2- Allez d'abord sur le site de Revenu Québec: www.revenu.gouv.qc.ca. Vous atteindrez la page d'accueil. Du côté gauche, sous la rubrique «Sections d'intérêt», cliquez sur «Biens non réclamés». Vous allez atteindre la page expliquant le registre. Cliquez sur l'onglet bleu «Registre des biens non réclamés» au centre. Une nouvelle page va apparaître. Cliquez de nouveau sur le lien en bleu «Registre des biens non réclamés» qui se trouve dans le texte. Vous voilà dans le registre. Cliquez sur le lien «Accès au service» et suivez les directives.

Pour les biens non réclamés provenant des banques à charte, il faut consulter le site de la Banque du Canada. Tapez d'abord l'adresse www.bank-banque-canada.ca puis, en haut, choisissez l'onglet «Services» et le lien «Soldes non réclamés». Une nouvelle page s'affichera. Il y a un lien «Utilisez le formulaire de recherche» au centre, vers le bas de la page. Cliquez. Voilà, vous y êtes. On peut aussi taper l'adresse www.banqueducanada.ca/fr/ucb et cliquer sur le lien «Utilisez le formulaire de recherche».

À la Banque du Canada aussi

Il y a une chose qu'on ne trouve pas dans le registre des biens non réclamés de Revenu Québec: les soldes de comptes des banques à charte canadiennes, telles la Banque de Montréal, la Banque Royale, etc.

Lorsqu'un compte est inactif depuis 10 ans, son solde est remis à la Banque du Canada, qui l'administre durant 30 ans. Après cela, les soldes de moins de 1000$ sont envoyés au Receveur général du Canada et enrichissent le Trésor public.

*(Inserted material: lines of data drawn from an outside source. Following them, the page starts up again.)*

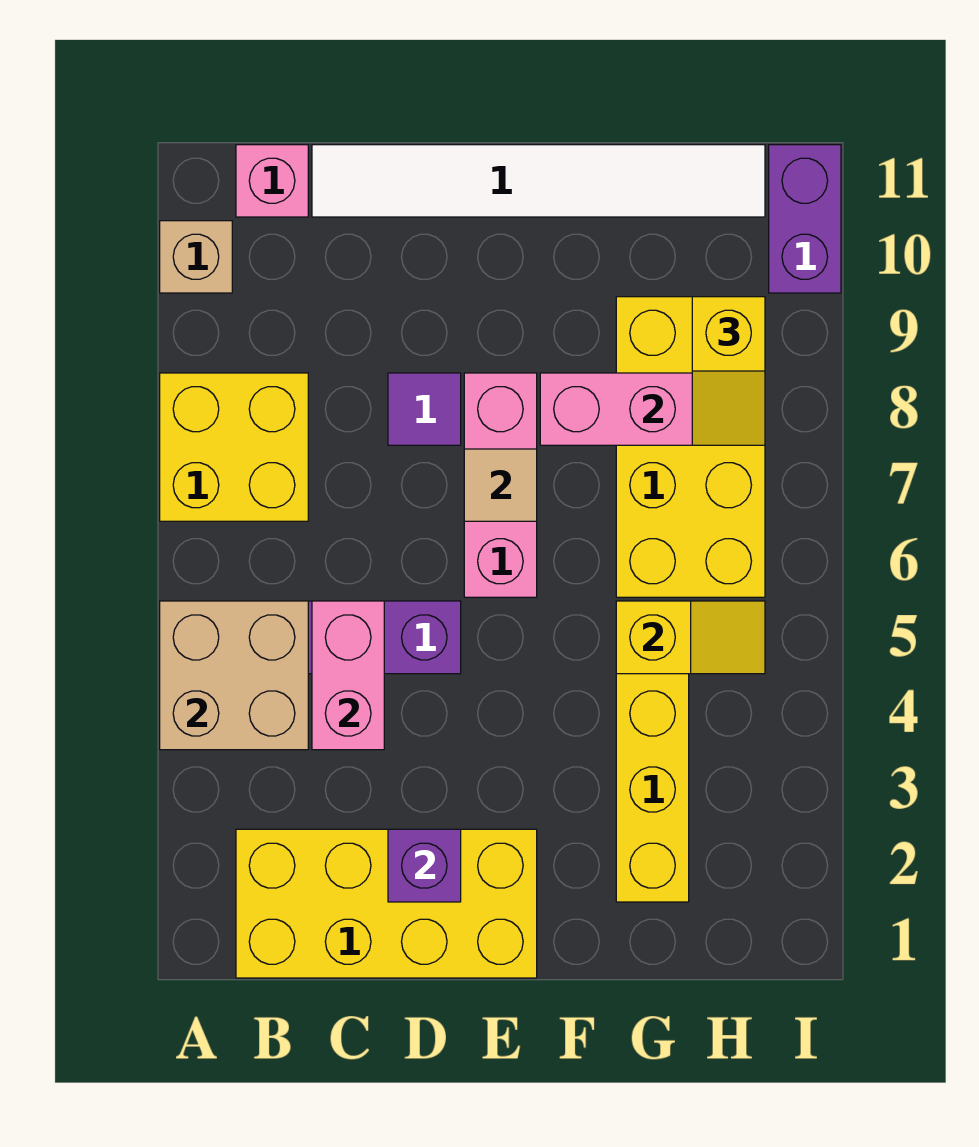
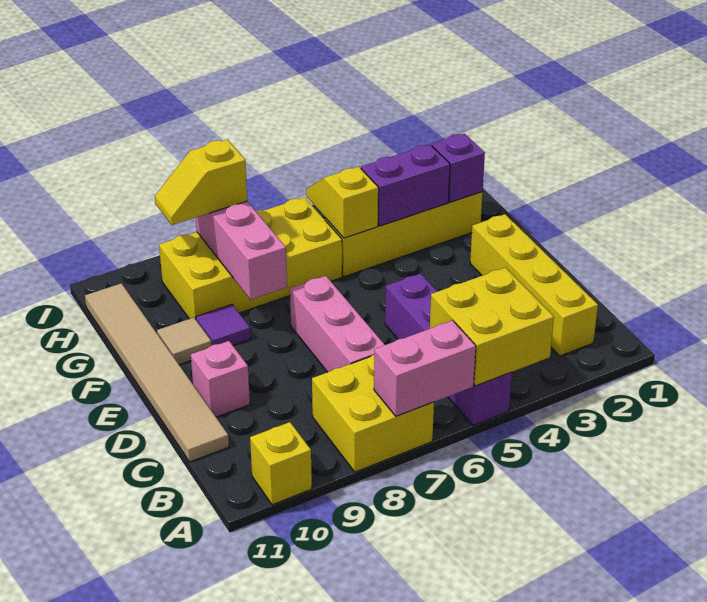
tan 2x2 brick [160,601,308,750] -> yellow 2x2 brick [430,267,554,386]
tan 1x1 brick [160,221,232,293] -> yellow 1x1 brick [250,422,312,505]
yellow 2x4 brick [236,829,537,978] -> yellow 1x4 brick [470,214,598,356]
pink 1x1 brick [236,145,308,217] -> pink 1x1 brick moved to [191,341,250,417]
pink 1x2 brick [312,601,384,750] -> pink 1x2 brick moved to [374,320,476,416]
white 1x6 tile [312,145,765,217] -> tan 1x6 tile [85,283,229,462]
purple 1x1 brick [388,829,461,902] -> purple 1x1 brick moved to [432,133,485,203]
purple 1x1 tile [388,373,461,445] -> purple 1x1 tile moved to [196,304,251,346]
pink 1x3 brick [464,373,537,597] -> pink 1x3 brick turned to [290,276,385,372]
tan 1x1 tile [464,449,537,521] -> tan 1x1 tile moved to [157,317,212,365]
yellow 1x2 slope [692,297,765,445] -> yellow 1x2 slope turned to [155,140,247,225]
purple 1x2 brick [769,145,841,293] -> purple 1x2 brick moved to [361,145,450,226]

À la fin de 2007, 938 000 soldes non réclamés, d'une valeur de 320 millions de dollars, dormaient dans les coffres de la Banque centrale. À la fin de 2006, elle comptait 845 000 dossiers dont la valeur atteignait 294 millions de dollars.

L'institution gère ces avoirs depuis le 31 décembre 1944. Le plus ancien solde non réclamé dans les registres date de l'année... 1900!